Audits of cost segregation studies are “controversial and burdensome for all parties,” according to the IRS. Reasons cited: There are no standards regarding the preparation of the studies; the relevant law is complex; court decisions and IRS rulings have sometimes produced conflicting guidance; and the studies vary widely in terms of methodology, documentation, depth and format.

To address these issues, the IRS released a 115-page Audit Techniques Guide to assist its examiners in reviewing cost segregation studies. The guide states the issues IRS examiners need to look at “are the rationale used to segregate property into its various components, and the methods used to allocate the total project costs among these components.”

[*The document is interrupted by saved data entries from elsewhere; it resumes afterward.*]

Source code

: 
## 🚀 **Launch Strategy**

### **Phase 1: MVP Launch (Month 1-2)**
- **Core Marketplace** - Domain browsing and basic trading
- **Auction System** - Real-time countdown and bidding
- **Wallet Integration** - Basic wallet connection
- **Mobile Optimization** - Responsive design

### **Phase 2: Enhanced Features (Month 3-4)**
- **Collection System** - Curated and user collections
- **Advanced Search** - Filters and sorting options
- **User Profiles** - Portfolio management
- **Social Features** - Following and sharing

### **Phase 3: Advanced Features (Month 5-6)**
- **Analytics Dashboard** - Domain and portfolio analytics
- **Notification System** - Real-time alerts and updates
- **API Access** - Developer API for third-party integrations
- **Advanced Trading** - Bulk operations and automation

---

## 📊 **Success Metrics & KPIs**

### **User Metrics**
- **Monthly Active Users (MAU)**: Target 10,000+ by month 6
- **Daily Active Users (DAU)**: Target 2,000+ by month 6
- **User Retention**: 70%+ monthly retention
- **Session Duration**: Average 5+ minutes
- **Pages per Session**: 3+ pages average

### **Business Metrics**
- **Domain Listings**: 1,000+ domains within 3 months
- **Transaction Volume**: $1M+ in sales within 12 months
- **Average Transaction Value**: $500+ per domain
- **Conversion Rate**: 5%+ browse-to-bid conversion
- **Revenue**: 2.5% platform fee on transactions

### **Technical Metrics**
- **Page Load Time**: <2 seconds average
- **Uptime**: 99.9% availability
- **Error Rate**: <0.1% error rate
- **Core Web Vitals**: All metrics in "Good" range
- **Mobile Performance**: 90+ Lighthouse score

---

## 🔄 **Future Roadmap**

The IRS guide explains why cost segregation studies are performed, how the studies are prepared and what agents should be examining. It is “must reading” for building owners interested in learning more about the complex subject of cost segregation studies. It is available to the public on the IRS website by clicking here.

The tax agency and the courts have given their approval to numerous cost segregation studies. The IRS audit guide makes it clear a properly-prepared study must classify property into the appropriate asset class with adequate documentation. Therefore, it is critical that a cost segregation study be performed by professionals who understand the strict IRS standards.

Guidance for IRS Auditors

“The most common situation is the allocation or reallocation of building costs to tangible personal property. A building, termed ‘Section 1250 property,’ is generally 39-year property eligible for straight-line depreciation. Equipment, furniture and fixtures, termed ‘Section 1245 property,’ are tangible personal property. Tangible personal property has a short recovery period (e.g., 5 or 7 years) and is also eligible for accelerated depreciation (e.g., double declining balance). Thus, a faster depreciation write-off (and tax benefit) can be obtained by allocating property costs to Section 1245 property, or by reallocating Section 1250 property costs to Section 1245 property.

A simple example illustrates the tax benefits of a cost segregation study. In general, a turnkey construction project includes elements of tangible personal property such as a phone system, computer system, process piping and storage tanks. It is relatively easy to identify these items as Section 1245 property and allocate a portion of the total project costs to them.

However, a cost segregation study may also report certain building occupancy items, such as carpeting, wall coverings, partitions, millwork, lighting fixtures, suspended ceilings, doors, as Section 1245 property. These items may or may not constitute qualifying Section 1245 property depending on particular facts and circumstances, such as the location of the assets and the specific activities for which the project was designed.”